Intriguée, Sofia regarda à l’intérieur de ses poches où, hormis un mouchoir, il n’y avait rien d’autre.
-De quoi parlez-vous ? Il n’y a pas de tickets dans mes poches.
-Ah non ? Je crois que vous avez mal regardé. Permettez.
La belle jeune femme plongea sa main qui ne tenait pas sa cigarette dans l’une des poches de Sofia et, dans un tour de prestidigitation, en sortit deux billets de théâtre.
-Comme vous avez réussi l’exploit de me distraire lors d’un évènement aussi barbant que celui de cette Collecte ringarde, cela mérite bien une petite récompense. Il se trouve que je fais partie de Cie & Chalmers, la troupe d’Howard Chalmers, un brillant illusionniste. Nous donnons des représentations à Londres au théâtre du Lyceum Theatre si cela vous dit.
-Sans façon, répondit sèchement Sofia. Nous avons autre chose à faire que d’assister à de stupides tours de magie !
-Eh bien, au cas où vous changeriez d’avis.
Elle déposa les tickets dans la poche du gilet d’Aidan tout en le gratifia d’un sourire si ardent que le Grand Incendie de Londres de 1666 paraissait bien glacial à côté. Aidan se liquéfiait sur place.

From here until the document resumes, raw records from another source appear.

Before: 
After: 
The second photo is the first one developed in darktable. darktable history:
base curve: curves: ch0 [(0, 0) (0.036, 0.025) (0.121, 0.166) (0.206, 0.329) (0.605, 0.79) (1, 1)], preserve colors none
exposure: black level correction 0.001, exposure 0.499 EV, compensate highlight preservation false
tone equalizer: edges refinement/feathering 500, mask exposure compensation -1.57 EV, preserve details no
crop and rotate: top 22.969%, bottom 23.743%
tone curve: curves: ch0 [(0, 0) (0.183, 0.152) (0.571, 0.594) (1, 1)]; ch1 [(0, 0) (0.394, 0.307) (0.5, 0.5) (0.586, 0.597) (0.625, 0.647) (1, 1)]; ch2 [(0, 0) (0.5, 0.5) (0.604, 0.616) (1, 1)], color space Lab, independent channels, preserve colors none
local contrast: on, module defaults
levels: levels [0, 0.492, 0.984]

-Bonne soirée à vous, jeunes gens.
Puis dans un dernier rond de fumée projeté avec élégance, elle disparue dans la foule.
-Très agréable rencontre, murmura Sofia. Et je ne te remercie pas Aidy ! A cause de toi, on est passé pour des idiots !
-Oh, tu exagères…dit-il, gêné.
Bien que de nature enjouée et plutôt extravertie, Aidan avait toujours eu tendance à perdre de son assurance lorsqu’il se trouvait en face d’une femme qui lui plaisait, jusqu’à en devenir presque muet.
-Bon, assez perdu de temps, dit Sofia. Maintenant, chacun mène une investigation de son côté afin de glaner des informations en ce qui concerne les aristos présents. Il faut savoir si certains d’entre eux faisaient partis de ceux qui ont tenté de mettre des bâtons dans les roues à ma mère lorsqu’elle était encore à la tête des Dédaignées Indignées. On se retrouve ici dans une heure avant que le maire de Chesbury ne prononce son discours habituel sur l’estrade, entendu ?
Aidan acquiesça. Puis chacun parti de son côté.